German football club

MSV Normannia 08 is a German association football club from the city of Berlin. The club was established 1 October 1908 as Berliner Fußball-Club Normannia and adopted its current identity as Märkischer Sportverein Normannia 08 Berlin in 1988.

== History ==
Early in its history, the club flirted with failed partnerships. In 1911, they joined with SV Niederschönhausen for a year. They merged with BFC vom Jahre 1893 in 1918 to play as Sportvereinigung Normannia vom Jahre 1893 in another short-lived partnership lasting just a year. In 1928, they adopted the name Berliner Sportclub Normannia before later becoming Sportverein Normannia.
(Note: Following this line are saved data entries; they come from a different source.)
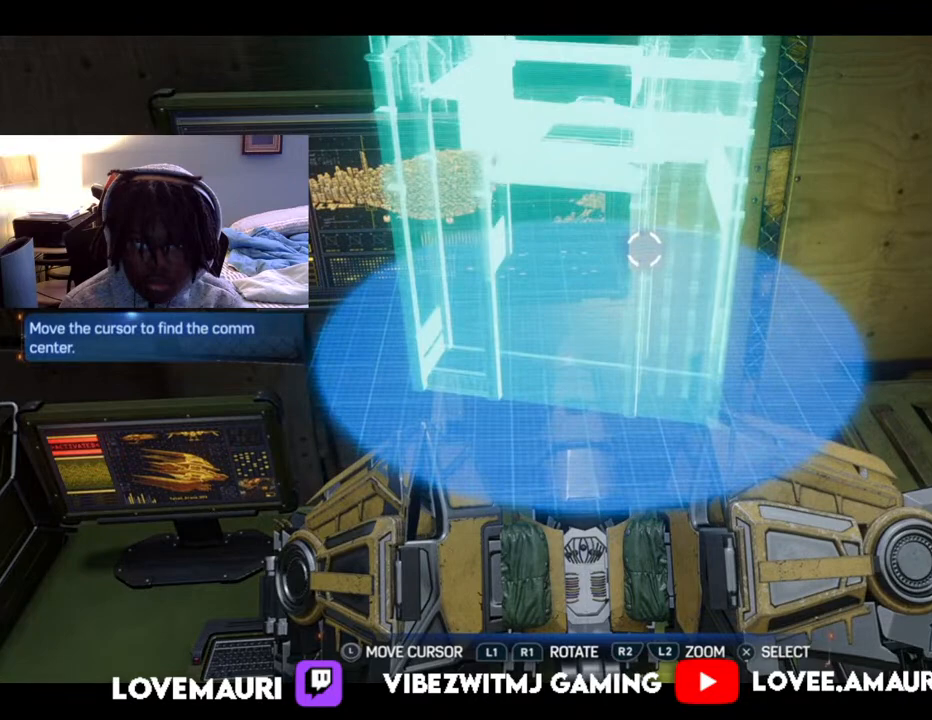
{"dt_ms": 500, "buttons": [], "left_stick": "center", "right_stick": "center", "events": [[233, "L2", "up"], [383, "left_stick", "center"]]}
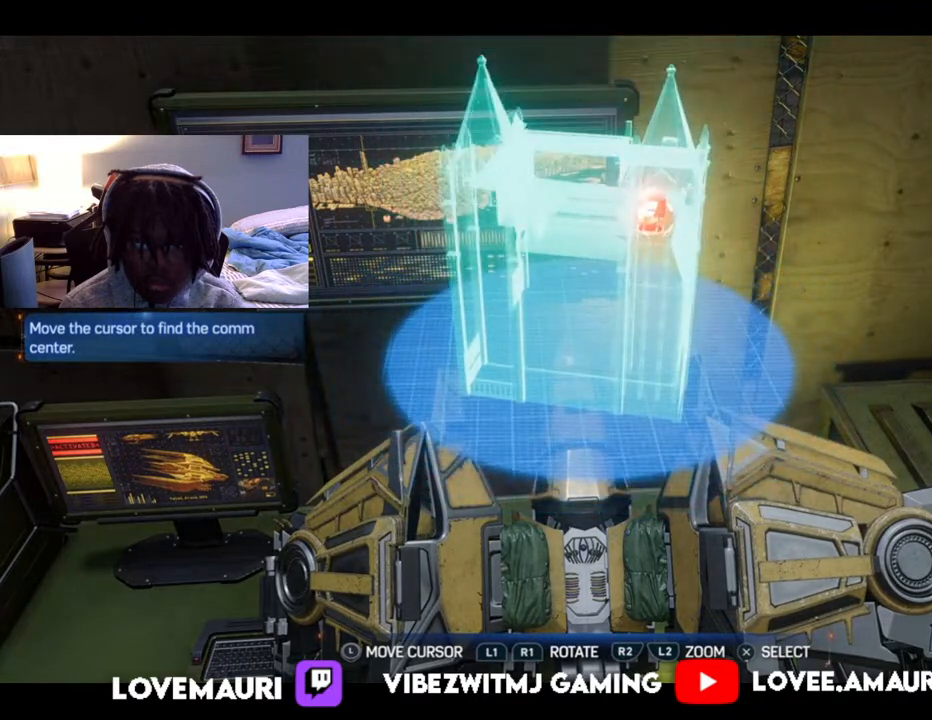
{"dt_ms": 1000, "buttons": [], "left_stick": "center", "right_stick": "center"}
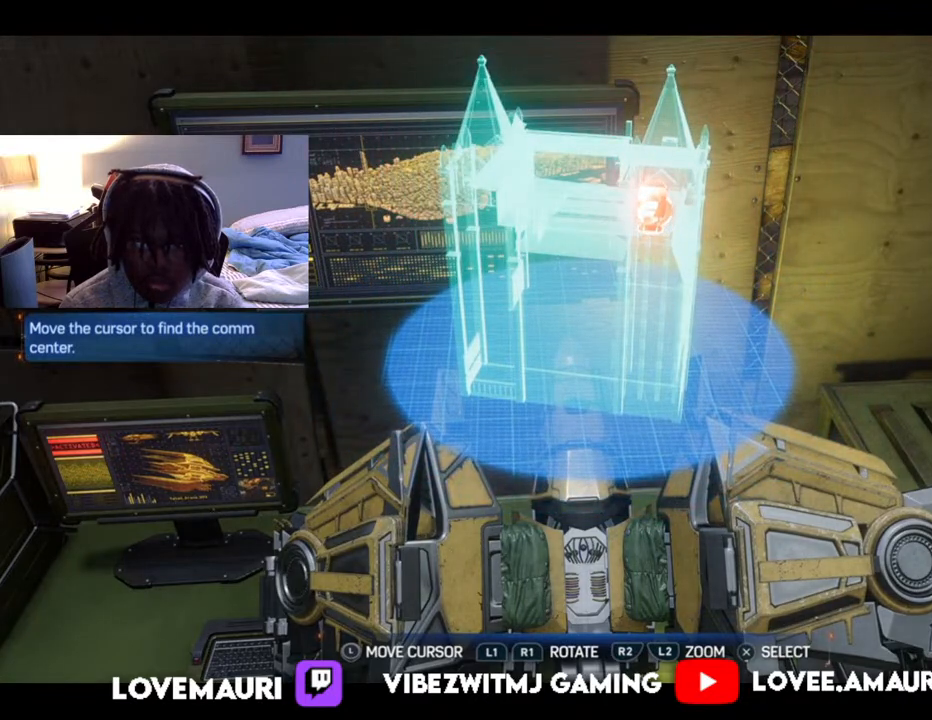
{"dt_ms": 500, "buttons": [], "left_stick": "center", "right_stick": "center", "events": []}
Throughout this period and through to the end of World War II, the team played lower-tier local football.

The club briefly disappeared in the aftermath of the war when occupying Allied authorities banned organizations across the country, including sports and football clubs, a part of the process of denazification. New clubs soon emerged in the latter half of 1945 and the membership of Normannia was re-organized as Sportgruppe Nordost alongside a large part of the former membership of Nordiska Berlin. Normannia was re-founded on 15 April 1950 and resumed its place as a lower-tier local side. The club's greatest success came with their advance to the Amateur Oberliga Berlin (III) for a single season turn in 1971–72.

MSV Normannia 08 most recently played in the ninth tier Kreisliga Berlin A where a runners-up finish in 2015–16 took the club back up to the Bezirksliga.